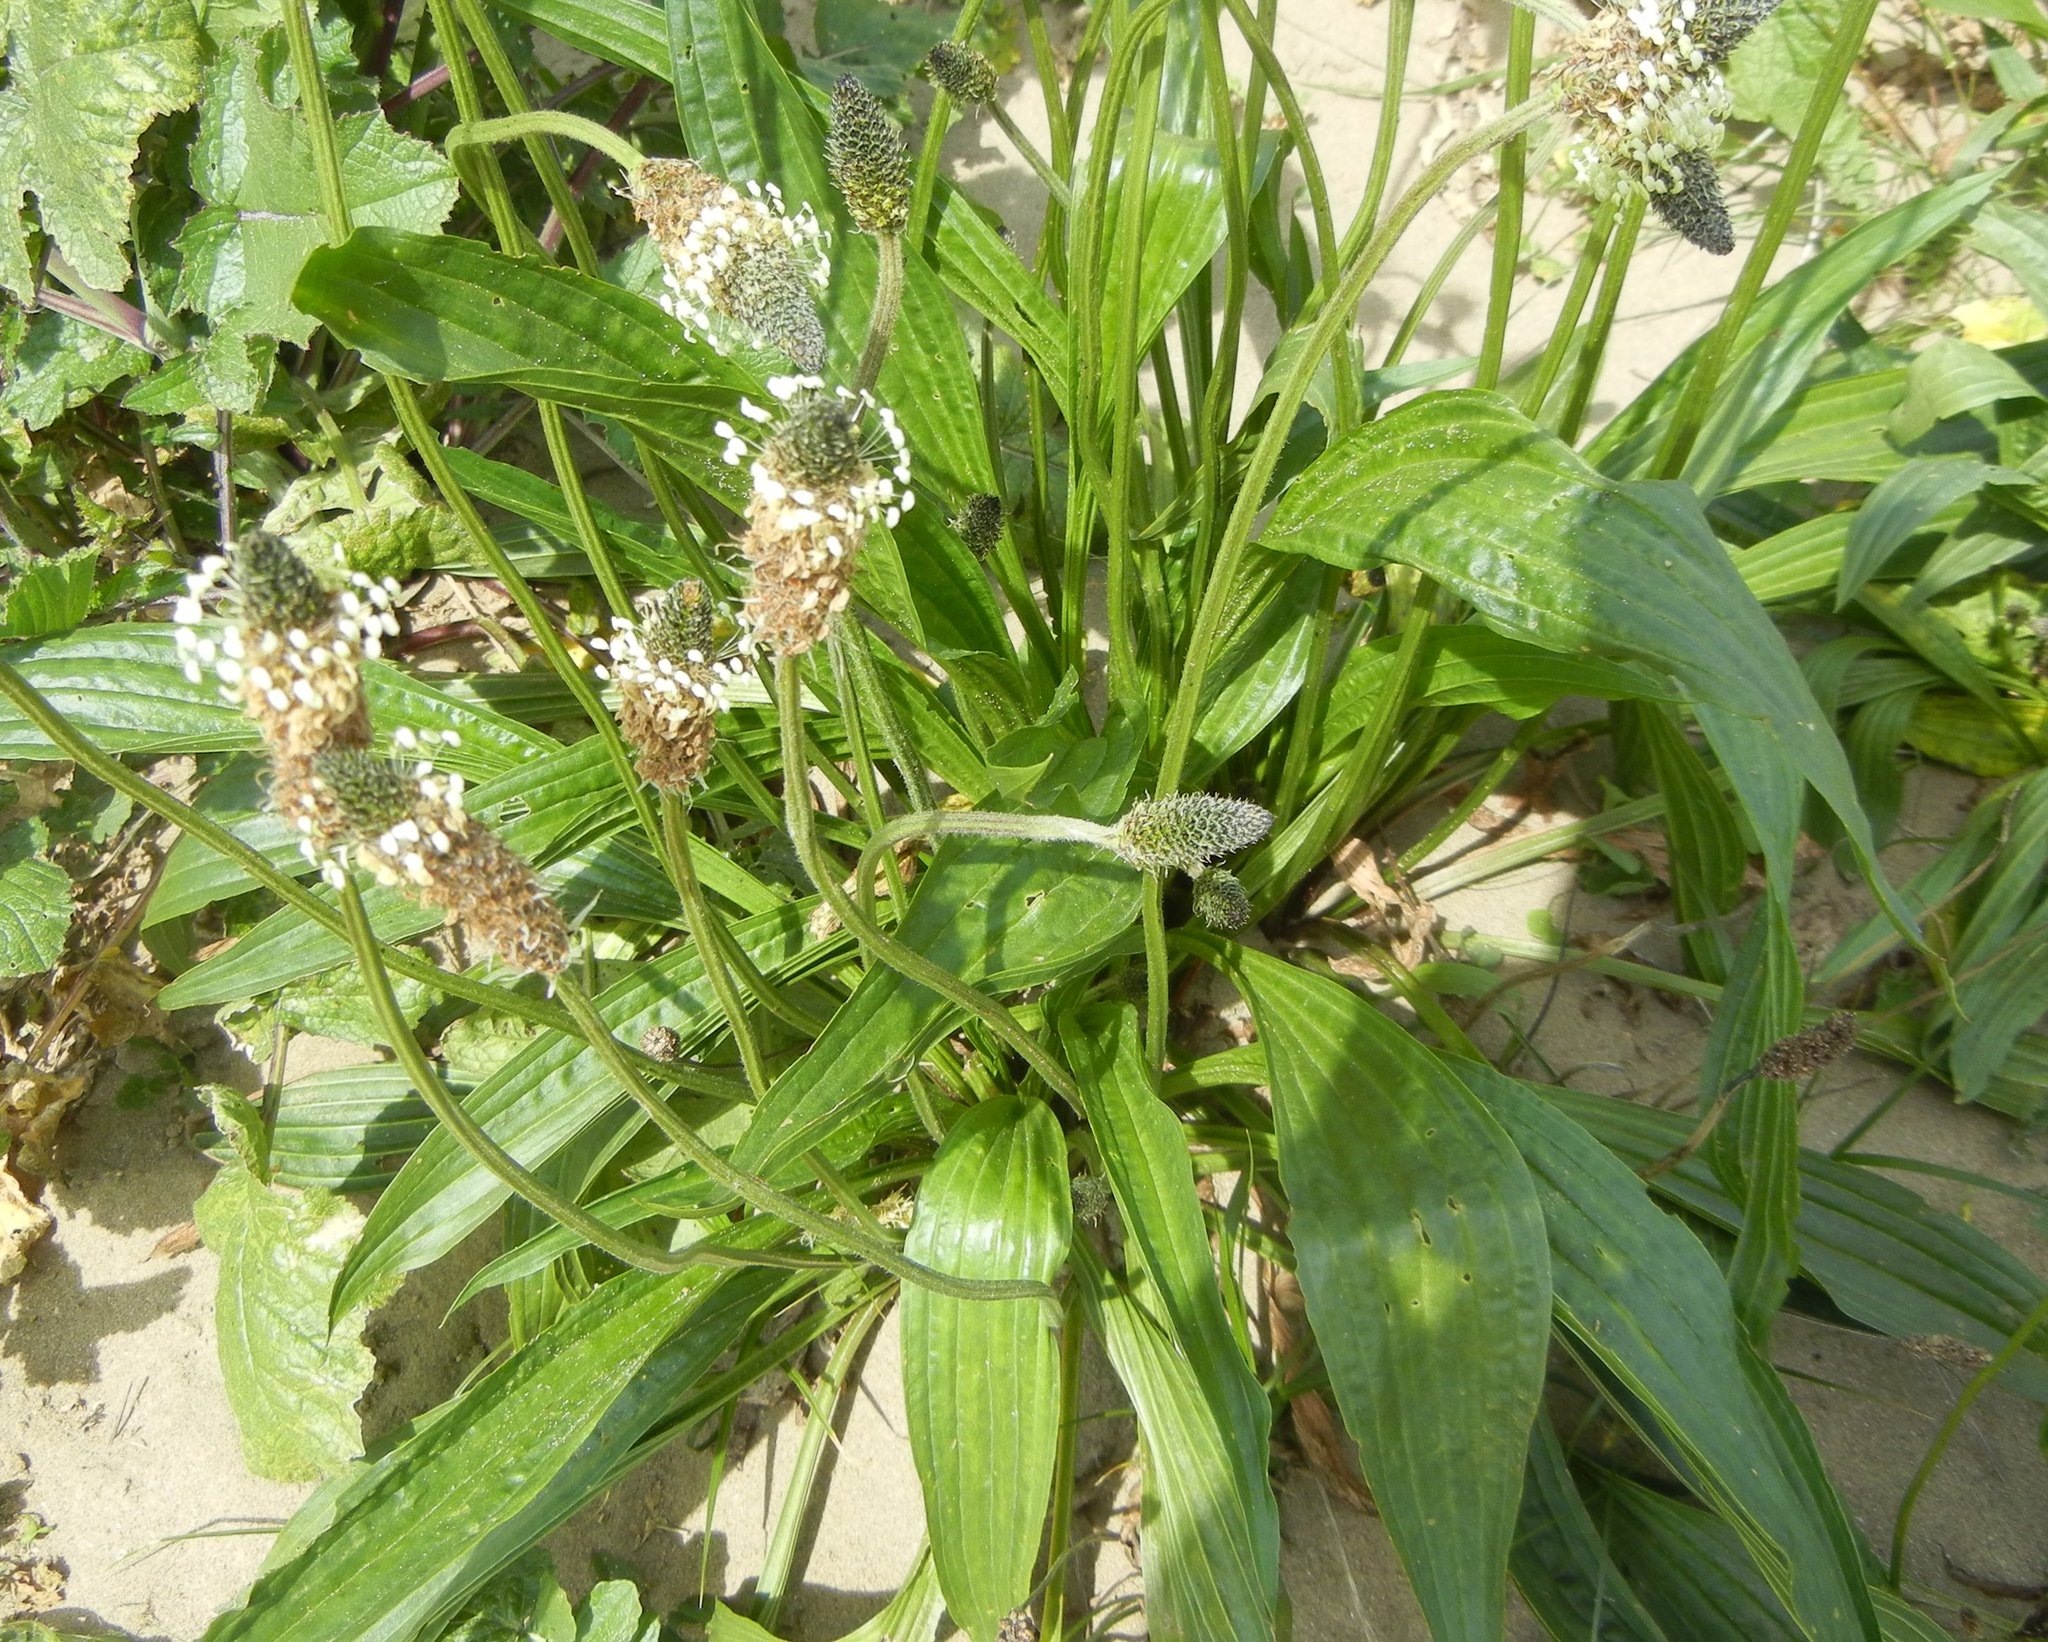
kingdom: Plantae
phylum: Tracheophyta
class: Magnoliopsida
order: Lamiales
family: Plantaginaceae
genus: Plantago
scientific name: Plantago lanceolata
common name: Ribwort plantain
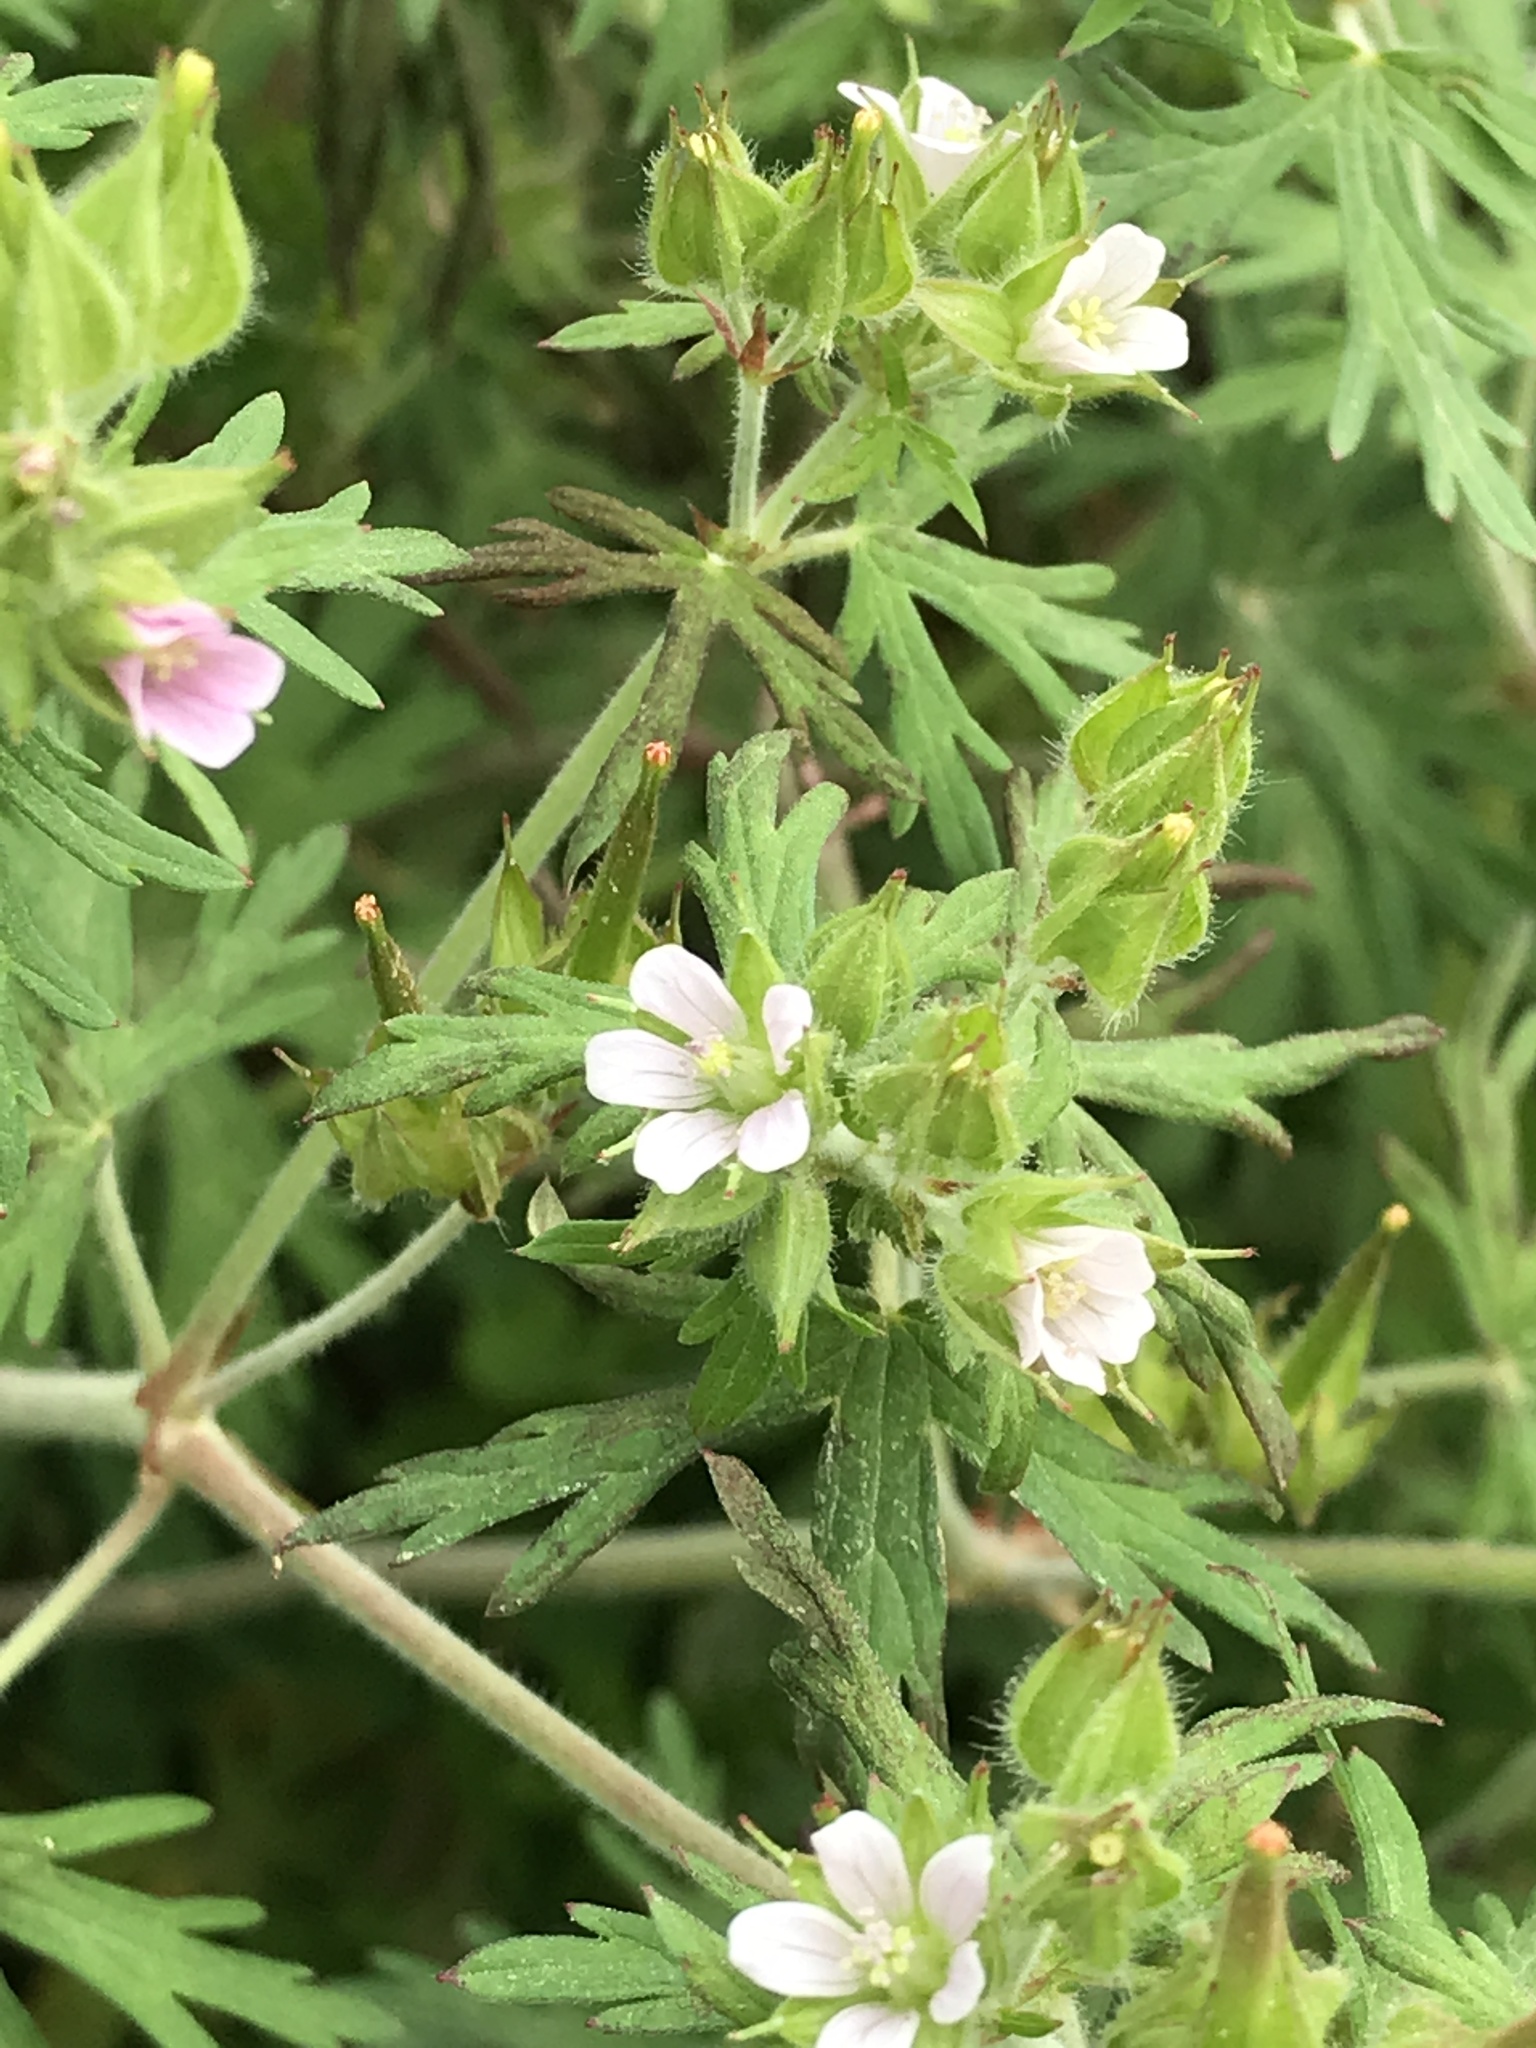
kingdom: Plantae
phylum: Tracheophyta
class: Magnoliopsida
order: Geraniales
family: Geraniaceae
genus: Geranium
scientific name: Geranium carolinianum
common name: Carolina crane's-bill
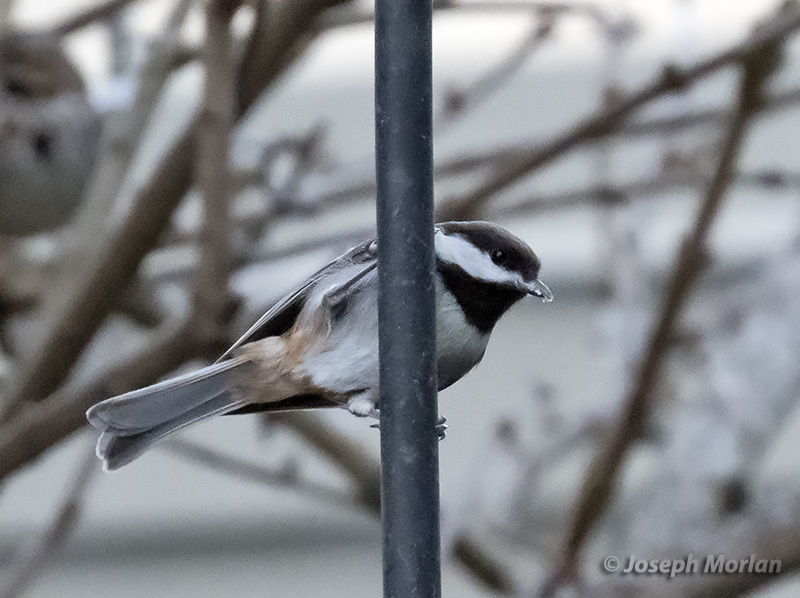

==============================

__What you are asked to do__:
Rewrite the lines of all the records with "common name" swapped for "vernacular name" and nothing else changed. Leave the pictures out.

__Finished answer__:
kingdom: Plantae
phylum: Tracheophyta
class: Magnoliopsida
order: Lamiales
family: Plantaginaceae
genus: Plantago
scientific name: Plantago lanceolata
vernacular name: Ribwort plantain
kingdom: Plantae
phylum: Tracheophyta
class: Magnoliopsida
order: Geraniales
family: Geraniaceae
genus: Geranium
scientific name: Geranium carolinianum
vernacular name: Carolina crane's-bill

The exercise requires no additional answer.